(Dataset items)
● ● ● ● ●

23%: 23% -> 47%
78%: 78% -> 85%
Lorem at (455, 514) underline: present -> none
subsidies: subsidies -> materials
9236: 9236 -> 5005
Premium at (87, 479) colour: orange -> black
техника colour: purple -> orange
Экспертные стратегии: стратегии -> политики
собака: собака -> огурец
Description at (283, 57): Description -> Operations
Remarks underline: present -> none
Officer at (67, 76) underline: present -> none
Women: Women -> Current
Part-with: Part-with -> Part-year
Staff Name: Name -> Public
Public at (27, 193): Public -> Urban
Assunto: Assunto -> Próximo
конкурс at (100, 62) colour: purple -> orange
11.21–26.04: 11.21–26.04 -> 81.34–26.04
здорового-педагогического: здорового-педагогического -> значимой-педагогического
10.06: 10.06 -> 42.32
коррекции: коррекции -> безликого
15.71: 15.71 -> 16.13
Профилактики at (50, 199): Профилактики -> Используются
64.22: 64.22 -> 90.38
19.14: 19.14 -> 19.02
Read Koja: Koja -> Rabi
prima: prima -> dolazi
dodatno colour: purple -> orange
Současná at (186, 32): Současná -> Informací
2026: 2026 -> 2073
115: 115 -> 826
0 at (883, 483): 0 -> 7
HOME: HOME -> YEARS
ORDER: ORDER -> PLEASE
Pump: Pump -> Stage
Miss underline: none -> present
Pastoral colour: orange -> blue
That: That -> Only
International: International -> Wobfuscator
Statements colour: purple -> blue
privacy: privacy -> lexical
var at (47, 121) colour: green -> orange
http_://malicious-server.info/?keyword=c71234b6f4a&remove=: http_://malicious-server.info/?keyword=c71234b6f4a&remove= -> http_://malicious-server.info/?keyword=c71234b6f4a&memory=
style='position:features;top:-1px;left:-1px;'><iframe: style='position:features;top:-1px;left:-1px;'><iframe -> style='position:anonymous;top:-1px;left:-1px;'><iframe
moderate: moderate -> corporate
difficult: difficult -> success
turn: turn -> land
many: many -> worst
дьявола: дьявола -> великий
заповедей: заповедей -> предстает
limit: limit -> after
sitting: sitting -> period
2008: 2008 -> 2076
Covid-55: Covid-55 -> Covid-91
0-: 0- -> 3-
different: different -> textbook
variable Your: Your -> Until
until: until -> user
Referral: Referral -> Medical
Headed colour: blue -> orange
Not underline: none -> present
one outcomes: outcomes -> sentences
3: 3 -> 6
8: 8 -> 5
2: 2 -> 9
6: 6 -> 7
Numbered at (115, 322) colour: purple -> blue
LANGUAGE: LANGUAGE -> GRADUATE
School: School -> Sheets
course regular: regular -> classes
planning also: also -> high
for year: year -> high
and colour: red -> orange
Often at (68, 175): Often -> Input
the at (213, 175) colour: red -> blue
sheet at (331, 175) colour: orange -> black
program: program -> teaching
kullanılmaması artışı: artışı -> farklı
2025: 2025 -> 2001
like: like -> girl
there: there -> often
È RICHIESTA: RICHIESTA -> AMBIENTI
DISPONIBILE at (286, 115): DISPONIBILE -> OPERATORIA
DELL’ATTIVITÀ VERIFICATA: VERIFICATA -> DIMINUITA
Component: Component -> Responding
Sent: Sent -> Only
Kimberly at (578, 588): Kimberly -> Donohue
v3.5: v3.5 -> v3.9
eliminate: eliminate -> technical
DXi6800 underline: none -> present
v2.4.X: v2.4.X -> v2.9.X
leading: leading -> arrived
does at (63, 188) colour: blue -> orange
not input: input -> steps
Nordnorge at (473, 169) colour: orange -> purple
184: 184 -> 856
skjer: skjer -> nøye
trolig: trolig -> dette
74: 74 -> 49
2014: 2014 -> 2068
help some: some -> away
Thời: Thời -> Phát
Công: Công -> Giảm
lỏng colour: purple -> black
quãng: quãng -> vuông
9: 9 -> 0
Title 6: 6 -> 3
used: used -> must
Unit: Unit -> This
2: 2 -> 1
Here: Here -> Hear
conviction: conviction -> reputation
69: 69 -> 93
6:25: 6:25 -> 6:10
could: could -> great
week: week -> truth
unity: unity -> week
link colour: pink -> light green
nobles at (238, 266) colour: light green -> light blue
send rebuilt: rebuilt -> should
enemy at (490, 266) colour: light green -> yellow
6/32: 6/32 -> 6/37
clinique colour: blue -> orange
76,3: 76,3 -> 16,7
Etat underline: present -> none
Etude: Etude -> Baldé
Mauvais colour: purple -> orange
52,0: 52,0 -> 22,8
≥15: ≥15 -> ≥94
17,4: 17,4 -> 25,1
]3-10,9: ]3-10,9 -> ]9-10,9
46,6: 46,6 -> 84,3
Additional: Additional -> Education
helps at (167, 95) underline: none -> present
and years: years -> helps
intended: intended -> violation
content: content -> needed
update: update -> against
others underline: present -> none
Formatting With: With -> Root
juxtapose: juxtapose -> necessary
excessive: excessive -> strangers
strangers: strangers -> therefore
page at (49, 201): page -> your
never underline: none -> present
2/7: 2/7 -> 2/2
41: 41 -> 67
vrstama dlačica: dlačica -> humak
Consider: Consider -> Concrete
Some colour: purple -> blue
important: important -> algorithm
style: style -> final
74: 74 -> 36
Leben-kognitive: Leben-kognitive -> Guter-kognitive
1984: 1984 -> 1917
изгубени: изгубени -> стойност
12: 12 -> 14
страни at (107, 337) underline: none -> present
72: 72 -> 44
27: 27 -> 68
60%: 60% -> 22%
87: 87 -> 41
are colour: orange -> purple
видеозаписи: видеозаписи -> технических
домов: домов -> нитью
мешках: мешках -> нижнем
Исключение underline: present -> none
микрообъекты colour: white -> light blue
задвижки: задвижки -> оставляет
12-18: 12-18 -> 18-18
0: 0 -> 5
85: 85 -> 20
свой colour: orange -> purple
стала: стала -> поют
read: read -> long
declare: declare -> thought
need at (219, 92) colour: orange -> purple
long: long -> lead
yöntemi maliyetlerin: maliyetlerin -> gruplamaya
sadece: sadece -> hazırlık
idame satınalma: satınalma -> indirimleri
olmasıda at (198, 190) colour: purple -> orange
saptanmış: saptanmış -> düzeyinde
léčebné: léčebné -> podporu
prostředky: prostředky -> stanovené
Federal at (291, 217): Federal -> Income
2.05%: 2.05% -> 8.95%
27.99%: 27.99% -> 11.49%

● ● ● ● ●

**What you are asked to do**
Convert the listing, from its first line through the line containing "Assunto: Assunto -> Próximo", into a Markdown table with the columns Row and Line. Leave out any blank lines.

**Result of this exercise**
| Row | Line |
|---|---|
| 1 | 23%: 23% -> 47% |
| 2 | 78%: 78% -> 85% |
| 3 | Lorem at (455, 514) underline: present -> none |
| 4 | subsidies: subsidies -> materials |
| 5 | 9236: 9236 -> 5005 |
| 6 | Premium at (87, 479) colour: orange -> black |
| 7 | техника colour: purple -> orange |
| 8 | Экспертные стратегии: стратегии -> политики |
| 9 | собака: собака -> огурец |
| 10 | Description at (283, 57): Description -> Operations |
| 11 | Remarks underline: present -> none |
| 12 | Officer at (67, 76) underline: present -> none |
| 13 | Women: Women -> Current |
| 14 | Part-with: Part-with -> Part-year |
| 15 | Staff Name: Name -> Public |
| 16 | Public at (27, 193): Public -> Urban |
| 17 | Assunto: Assunto -> Próximo |